A Metáfora Zumbi à Serviço da ONU?

A metáfora zumbi, que já foi empregada para denunciar o consumismo, a violência racial e a concentração de poder das grandes corporações internacionais, desta vez foi acionada para fazer um elogio rasgado à ONU e o panegírico do herói solitário que corre o mundo em busca de uma resposta/cura para a pandemia de zumbis. Brad Pitt, na pele de um ex-funcionário das Nações Unidas, apoiado pelo vice-presidente da organização e pelo que restou da marinha americana, combinam esforços para salvar o mundo do apocalipse. As organizações internacionais são a gota de esperança da humanidade.

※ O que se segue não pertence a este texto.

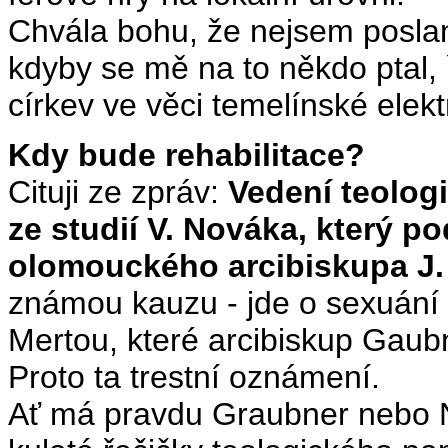
Chvála bohu, že nejsem posla
kdyby se mě na to někdo ptal, 
církev ve věci temelínské elek
Kdy bude rehabilitace?
Cituji ze zpráv:
Vedení teolog
ze studií V. Nováka, který p
olomouckého arcibiskupa J.
známou kauzu - jde o sexuání 
Mertou, které arcibiskup Gaub
Proto ta trestní oznámení.
Ať má pravdu Graubner nebo N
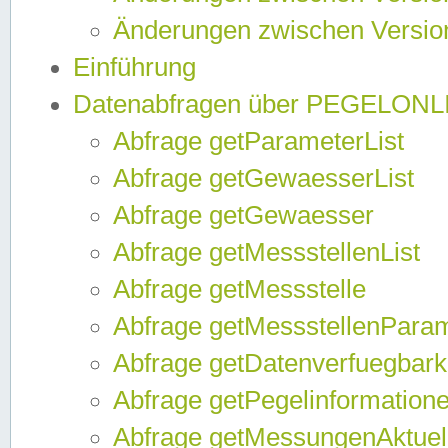
Änderungen zwischen Version
Einführung
Datenabfragen über PEGELONL
Abfrage getParameterList
Abfrage getGewaesserList
Abfrage getGewaesser
Abfrage getMessstellenList
Abfrage getMessstelle
Abfrage getMessstellenPara
Abfrage getDatenverfuegbark
Abfrage getPegelinformation
Abfrage getMessungenAktuel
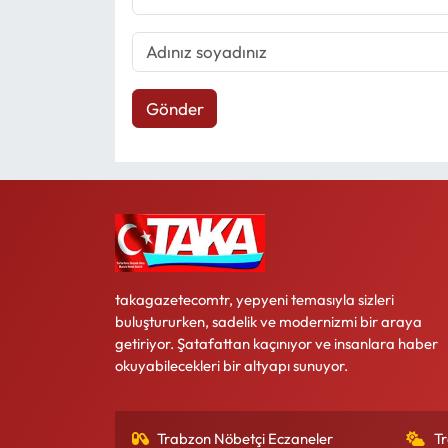
Gönder
takagazetecomtr, yepyeni temasıyla sizleri
buluştururken, sadelik ve modernizmi bir araya
getiriyor. Şatafattan kaçınıyor ve insanlara haber
okuyabilecekleri bir altyapı sunuyor.
Trabzon Nöbetçi Eczaneler
T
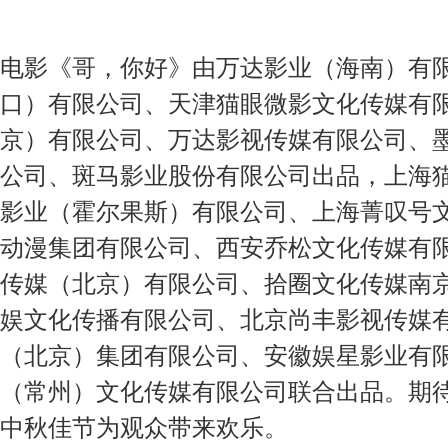
电影《哥，你好》由万达影业（海南）有
口）有限公司
、
天津猫眼微影文化传媒有
京）有限公司
、
万达影视传媒有限公司、
公司、
斑马影业股份有限公司出品，
上海
影业（霍尔果斯）有限公司、上海菁叹号
动漫集团有限公司、西安乔松文化传媒有
传媒（北京）有限公司、拾圈文化传媒南
娱文化传播有限公司、北京尚丰影视传媒
（北京）集团有限公司、安徽娱星影业有
（常州）文化传媒有限公司联合出品。
期
中秋佳节为观众带来欢乐。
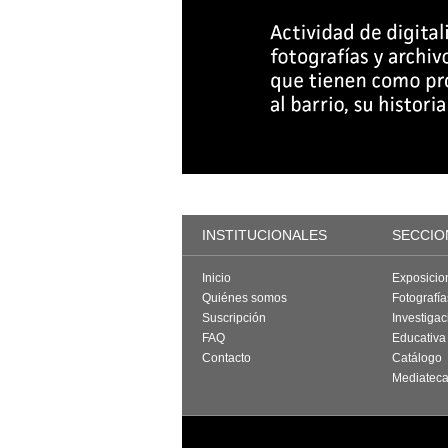
INSTITUCIONALES
SECCIO
Inicio
Exposicio
Quiénes somos
Fotografí
Suscripción
Investigac
FAQ
Educativa
Contacto
Catálogo
Mediatec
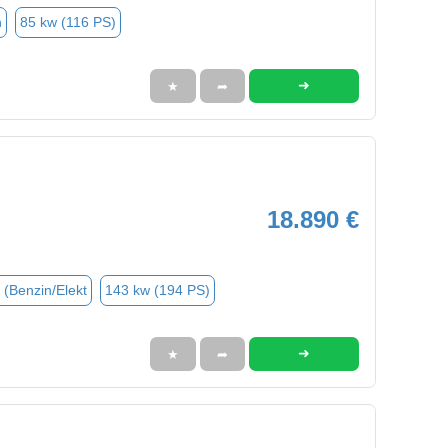
n
85 kw (116 PS)
➜
★
➦
18.890 €
 (Benzin/Elekt
143 kw (194 PS)
➜
★
➦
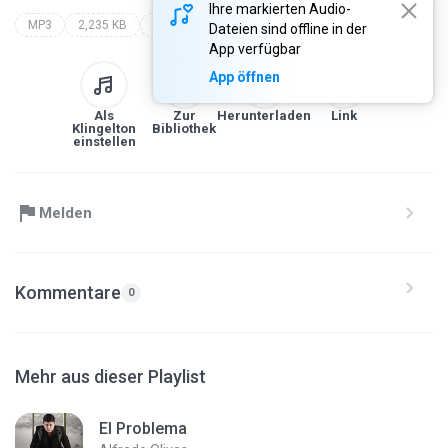
Ihre markierten Audio-
MP3
2,235 KB
bandas
dj amparito
......:::::::::::hugo y amparito producciones::::.........
Dateien sind offline in der
App verfügbar
App öffnen
Als
Zur
Herunterladen
Link
Klingelton
Bibliothek
einstellen
Melden
Kommentare
0
Mehr aus dieser Playlist
El Problema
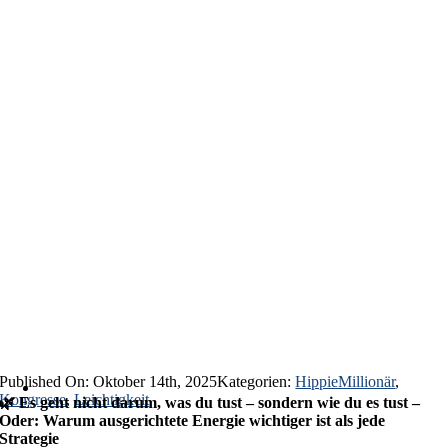
Published On: Oktober 14th, 2025
Kategorien:
HippieMillionär
,
Kongresse
,
Leichtigkeit
🌿 Es geht nicht darum, was du tust – sondern wie du es tust –
Oder: Warum ausgerichtete Energie wichtiger ist als jede
Strategie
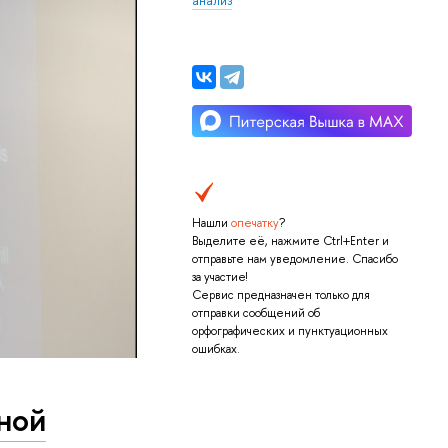
Нашли
опечатку
?
Выделите её, нажмите Ctrl+Enter и
отправьте нам уведомление. Спасибо
за участие!
Сервис предназначен только для
отправки сообщений об
орфографических и пунктуационных
ошибках.
ной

É difícil assistir ao filme e não associá-lo as escolhas políticas e a militância internacional em causas humanitárias de Brad Pitt junto as Nações Unidas nos últimos anos. Brad Pitt, um dos produtores do filme, é também, ao lado de sua mulher (Angelina Jolie é Embaixadora da Boa Vontade), um ativista internacional ligado a ONU. Juntos, visitam campos de refugiados em vários países e atuam em diversas missões humanitárias ao redor do mundo.
 “Guerra Mundial Z” traduziria cinematograficamente as opções políticas recentes do ator Brad Pitt?

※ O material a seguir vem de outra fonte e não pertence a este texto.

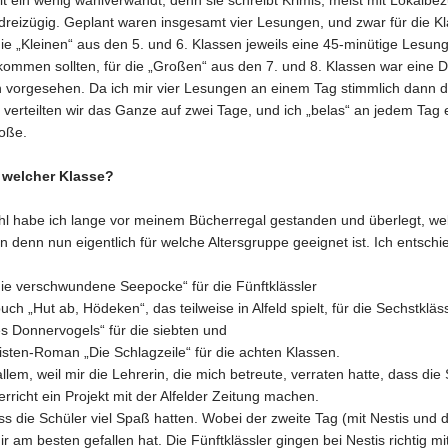
it ein wenig wahlverwandt, denn sie schreibt Krimis, meist mit Lokalbe
 dreizügig. Geplant waren insgesamt vier Lesungen, und zwar für die Kl
ie „Kleinen“ aus den 5. und 6. Klassen jeweils eine 45-minütige Lesung
kommen sollten, für die „Großen“ aus den 7. und 8. Klassen war eine 
n vorgesehen. Da ich mir vier Lesungen an einem Tag stimmlich dann d
, verteilten wir das Ganze auf zwei Tage, und ich „belas“ an jedem Tag 
oße.
 welcher Klasse?
hl habe ich lange vor meinem Bücherregal gestanden und überlegt, we
denn nun eigentlich für welche Altersgruppe geeignet ist. Ich entschi
die verschwundene Seepocke“ für die Fünftklässler
ch „Hut ab, Hödeken“, das teilweise in Alfeld spielt, für die Sechstkläs
s Donnervogels“ für die siebten und
isten-Roman „Die Schlagzeile“ für die achten Klassen.
allem, weil mir die Lehrerin, die mich betreute, verraten hatte, dass die
rricht ein Projekt mit der Alfelder Zeitung machen.
ss die Schüler viel Spaß hatten. Wobei der zweite Tag (mit Nestis und 
ir am besten gefallen hat. Die Fünftklässler gingen bei Nestis richtig mit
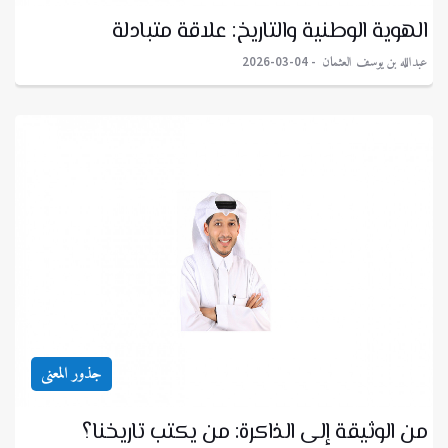
الهوية الوطنية والتاريخ: علاقة متبادلة
عبدالله بن يوسف العثمان
2026-03-04
جذور المعنى
من الوثيقة إلى الذاكرة: من يكتب تاريخنا؟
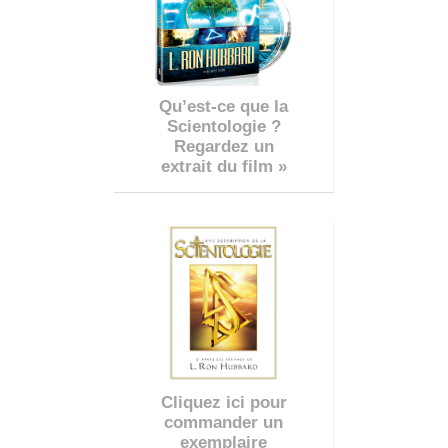
Qu’est-ce que la
Scientologie ?
Regardez un
extrait du film »
Cliquez ici pour
commander un
exemplaire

A Estética Zumbi Higienizada.

“Guerra Mundial Z” esta longe de ser, ou de vir a ser, um filme clássico de zumbis, mas trouxe algumas novidades para dar novo fôlego ao gênero. É um filme de zumbi turbinado, acelerado. Cinematograficamente, Marc Forster abusa das tomadas aéreas a dos grandes planos, para demonstrar a dimensão colossal da catástrofe. E funciona muito bem. Os planos gigantes se alternam com uma montagem vertiginosa, com cortes rápidos e precisos, fechados, que imprimem velocidade ao filme.  A câmera rápida e ágil nos leva junto na correria e no ritmo frenético da narrativa. A excelente sequência inicial é de prender a respiração e se segurar na cadeira. Os zumbis de Marc Forster, diferentemente dos mortos lentos e cambaleantes, correm alucinadamente e realizam acrobacias coletivas extraordinárias, como escalar um gigantesco muro em Jerusalém.

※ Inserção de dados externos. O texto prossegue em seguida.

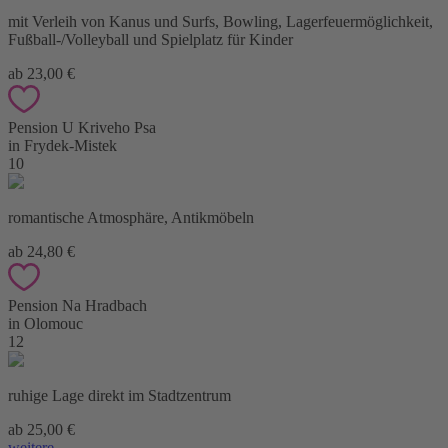
mit Verleih von Kanus und Surfs, Bowling, Lagerfeuermöglichkeit,
Fußball-/Volleyball und Spielplatz für Kinder
ab 23,00 €
Pension U Kriveho Psa
in Frydek-Mistek
10
romantische Atmosphäre, Antikmöbeln
ab 24,80 €
Pension Na Hradbach
in Olomouc
12
ruhige Lage direkt im Stadtzentrum
ab 25,00 €
weitere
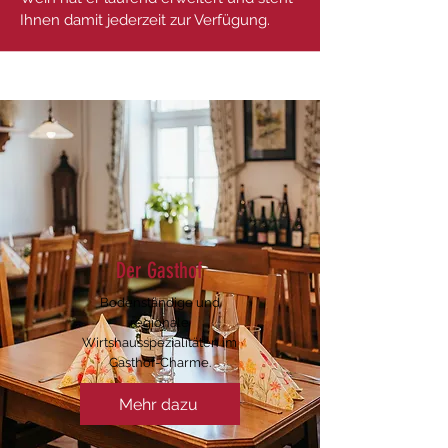
Ihnen damit jederzeit zur Verfügung.
Der Gasthof
Bodenständige und
regionale
Wirtshausspezialitäten im
Gasthof-Charme.
Mehr dazu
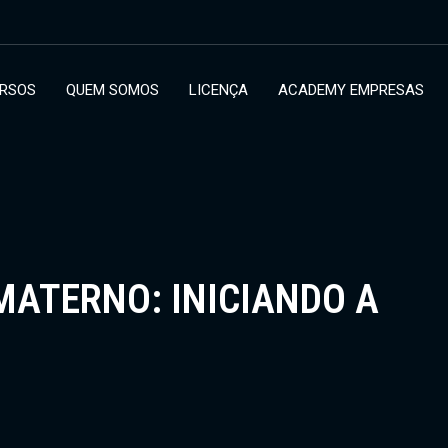
RSOS
QUEM SOMOS
LICENÇA
ACADEMY EMPRESAS
MATERNO: INICIANDO A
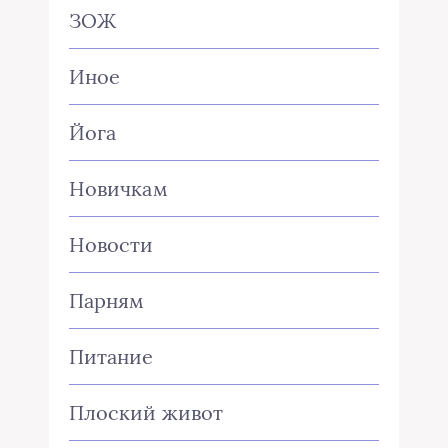
ЗОЖ
Иное
Йога
Новичкам
Новости
Парням
Питание
Плоский живот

Esqueçam as sequências de mortos-vivos esfomeados devorando restos humanos. Esqueçam as cenas sanguinolentas e o terror explícito. Em “Guerra Mundial Z” o gore e o splatter não tem vez. O terror característico, as mordidas dilacerantes e as cenas fortes dos filmes do (sub)gênero foram suprimidas. Fica tudo subentendido no extracampo. O motivo: aliviar na mordida e no excesso de sangue para atrair os menos afeitos ao terror e atingir faixas etárias mais susceptíveis a cenas chocantes? O resultado é um filme clean, esteticamente asséptico e higienizado, que investe num terror bem comportado – um thriller de suspense na verdade - e suaviza nas mordidas. Mesmo assim, os zumbis de Forster são assustadores, especialmente quando filmados de perto, como nas sequências no laboratório da OMS.






Um comentário:

  1. Muito bom, tive que assistir uma segunda vez o filme com esses novos conceitos apontados pelo professor, incrível como o papel das relações internacionais tem forte atividade neste filme chegando a transformar o "Herói não-estatal" no salvador do mundo.